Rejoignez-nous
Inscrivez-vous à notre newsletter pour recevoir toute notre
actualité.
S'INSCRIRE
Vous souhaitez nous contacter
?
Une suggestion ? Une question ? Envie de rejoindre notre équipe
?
- - -
→ EXERCISE GOAL
Each line, starting with the one that holds "Inscrivez-vous à notre" and ending with the last line of the listing, is to be restated exactly.

→ YOUR RESPONSE
Inscrivez-vous à notre newsletter pour recevoir toute notre
actualité.
S'INSCRIRE
Vous souhaitez nous contacter
?
Une suggestion ? Une question ? Envie de rejoindre notre équipe
?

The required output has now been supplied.